Он привык к взаимному незнанию языков — в этом даже обнаружилось кое-что забавное. «Рогволд, ты знаешь, что такое «оргазм»? Щ-щас узнаешь…» А Рогволд бормотал в ответ. Тоже, надо думать, что-то соответствующее — временами его явно здорово забавляло, что Эд не понимает сказанного…
Лицо приподнявшегося на руках Рогволда было над ним. Показался кончик языка, облизнул губы… И взгляд был озорной и напряженный, азартный… Это тело они настругают ломтями кровавого мяса.
Эд отвел глаза.
…Ты думал, что так будет проще? Дурак… Кто-то когда-то решил, что проще будет отслужить в армии, чем десять лет скрываться и раздобывать справки. Кто-то еще помнит, что из этого вышло?
…Чужими руками, да? Что стоит науськать его на бедную девушку — и история обойдется без тебя…
Дурак.
Рогволд плюхнулся на локоть. Освободившаяся рука забралась Эду под рубаху — и, задевая браслетом, поползла вниз. Жесткая ладонь. Они в жизни ничего путного не делали, эти руки — только крутили меч…
Ладонь двигалась. Эд закусил губу.
…Вниз — туда, где тяжелело и напрягалось, подрагивая, и вообще уже прижалось к животу.
— Эдвард…
И он зачем-то поправил — хриплым шепотом:
— Эдик. Повтори — Э-дик…
Рогволд глядел на него, озадаченно сдвинув брови. Шевельнулись губы:
— Э-дик…
Эд сгреб его за плечи и завалил на спину.
Мой мальчик.
* * *— Господи, ну раз Ты нас такими создаешь — значит Ты, наверно, что-то имеешь в виду?
— Дурак ты, Эдик, — ответил бы Бог. — Создавал Я тебя, время тратил, а толку…

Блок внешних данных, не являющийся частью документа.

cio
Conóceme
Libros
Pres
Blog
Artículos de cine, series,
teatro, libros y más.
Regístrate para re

* * *Этой ночью ему приснилась война.
Они с Лидкой ехали в машине. Каким-то полем — зеленым, летним; в небе появилась точка (как он мог видеть ее — из салона?) и превратилась в угловатый военный вертолет, и вертолетов стало уже несколько, а небо закрыли купола парашютов. И уже вместо неба был почему-то купол Балтийского вокзала — они стояли у выхода из метро, в толпе таких же испуганных и растерянных; все говорили о войне, но он никак не мог понять, с кем — с Америкой или с арабами за Чечню, а к нему уже шагнули фигуры в комбинезонах, с автоматами на груди — и по их лицам нельзя было определить национальность…
Он поднял голову с подушки — только чтобы убедиться, что это сон, он даже не успел осознать, где находится — уснул снова. Чтобы увидеть то же самое — только в несколько иной версии. Теперь там, во сне, была зима, они с Лидкой пробирались заснеженным берегом замерзшей реки — и из кустов настречу снова вынырнули фигуры в камуфляже… А Лидка, трехлетняя Лидка стояла босыми ногами на снегу и смотрела ему в глаза.

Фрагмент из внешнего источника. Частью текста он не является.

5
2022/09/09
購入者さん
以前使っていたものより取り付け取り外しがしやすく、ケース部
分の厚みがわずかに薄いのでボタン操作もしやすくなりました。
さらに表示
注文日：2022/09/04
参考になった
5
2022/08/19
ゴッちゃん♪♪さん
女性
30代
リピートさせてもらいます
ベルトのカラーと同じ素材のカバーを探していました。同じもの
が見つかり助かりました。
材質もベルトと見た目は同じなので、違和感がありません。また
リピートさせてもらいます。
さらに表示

Проснувшись, он отметил, конечно, любопытную ассоциацию, но, в общем-то, думалось совсем не об этом. Воспоминания даже о камуфляжных костюмах солдат неведомой страны будили тоску.
…Ставни были распахнуты. За окном мутно синело, хотя время было — за полдень. Словно и не рассветало.
По крайней мере, вот лежу на шкурах, думал Эд, осторожно приподнимаясь и выпрастывая из-под головы затекшую руку. Едва утерпел, чтобы не зашипеть от боли. После вчерашней охоты у него болело все — даже та, гм, часть организма, насчет которой ему никогда не приходило в голову, что она может иметь отношение к верховой езде.